И тетя Надя, их педолог, Сказала: «Надо полагать, Что выход есть, и он недолог, И надо горю помогать. Мы наших кукол, между прочим, Посадим там, посадим тут. Они – буржуи, мы – рабочие, А революции грядут. Возьмите все, ребята, палки, Буржуи платят нам гроши; Организованно, без свалки Буржуазию сокрушим». Сначала кукол били чинно, И тех не били, кто упал, Но пафос бойни беспричинной Уже под сердце подступал. И били в бога и в апостола, И в Христофор-Колумба мать, И невзначай лупили по столу, Чтоб просто что-нибудь сломать. Володя тоже бил. Он кукле С размаху выбил правый глаз, И вдруг ему под сердце стукнула Кривая ржавая игла. И показалось, что у куклы Из глаз, как студень, мозг ползет, И кровью набухают букли, И мертвечиною несет, И рушит черепа и блюдца, И лупит в темя топором Не маленькая революция, А приуменьшенный погром. И стало стыдно так, что с глаз бы, Совсем не слышать и не быть, Как будто ты такой, и грязный, И надо долго мылом мыть. Он бросил палку, и заплакал, И отошел в сторонку, сел И не мешал совсем. Однако Сказала тетя Надя всем, Что он неважный октябренок И просто лживый эгоист, Что он испорченный ребенок И буржуазный гуманист.
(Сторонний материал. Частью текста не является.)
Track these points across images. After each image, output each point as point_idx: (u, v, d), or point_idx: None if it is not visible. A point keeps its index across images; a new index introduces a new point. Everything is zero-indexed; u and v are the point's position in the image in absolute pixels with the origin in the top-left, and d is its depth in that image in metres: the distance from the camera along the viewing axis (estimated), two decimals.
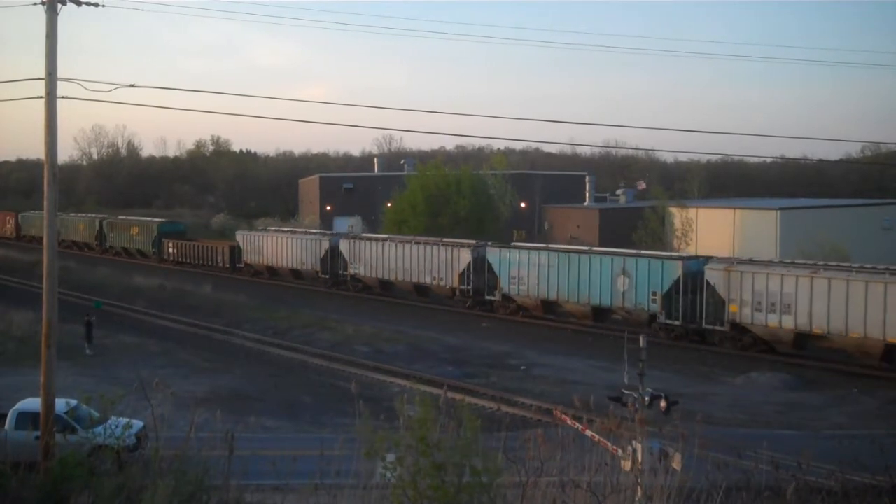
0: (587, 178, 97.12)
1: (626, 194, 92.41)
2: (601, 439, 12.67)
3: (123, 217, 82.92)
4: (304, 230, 65.50)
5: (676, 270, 38.05)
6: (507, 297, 45.43)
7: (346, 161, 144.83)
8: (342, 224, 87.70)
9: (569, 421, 15.46)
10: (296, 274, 58.89)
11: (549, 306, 44.00)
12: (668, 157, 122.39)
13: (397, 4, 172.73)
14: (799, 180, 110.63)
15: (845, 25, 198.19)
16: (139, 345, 38.08)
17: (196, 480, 10.75)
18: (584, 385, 31.21)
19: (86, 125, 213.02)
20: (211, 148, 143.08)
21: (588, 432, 13.50)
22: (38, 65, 16.94)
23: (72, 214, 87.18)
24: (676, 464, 11.27)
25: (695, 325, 37.65)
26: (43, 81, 16.99)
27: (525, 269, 43.90)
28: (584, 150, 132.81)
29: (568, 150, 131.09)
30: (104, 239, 79.65)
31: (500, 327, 44.05)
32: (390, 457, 9.12)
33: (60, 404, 18.73)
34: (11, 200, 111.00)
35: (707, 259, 38.92)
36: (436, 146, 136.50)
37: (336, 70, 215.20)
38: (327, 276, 55.91)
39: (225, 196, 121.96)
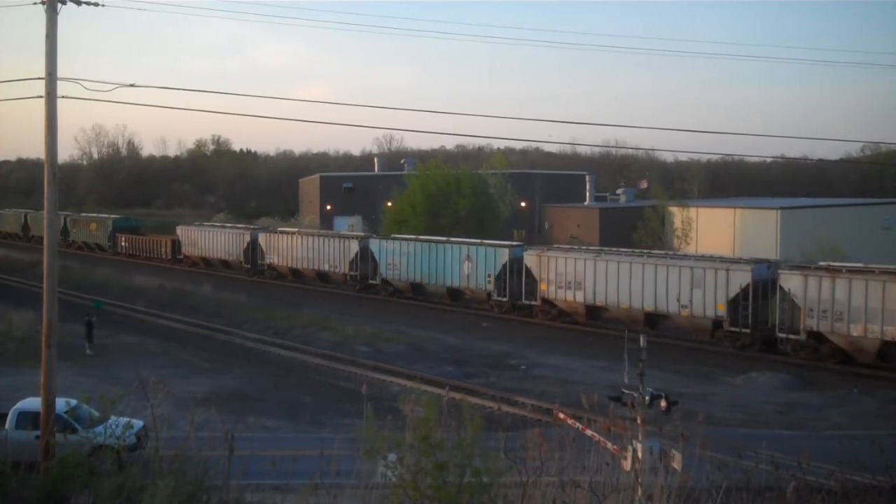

В кличке «буржуазный гуманист», обращенной к шестилетнему ребенку, нет ни иронического преувеличения, ни вообще какой-либо тени карикатуры. Таков был язык тех лет. Вернее, язык остался таким и по сей день. Но в том-то и состояло своеобразие тех лет, что язык этот распространялся даже на шестилетних.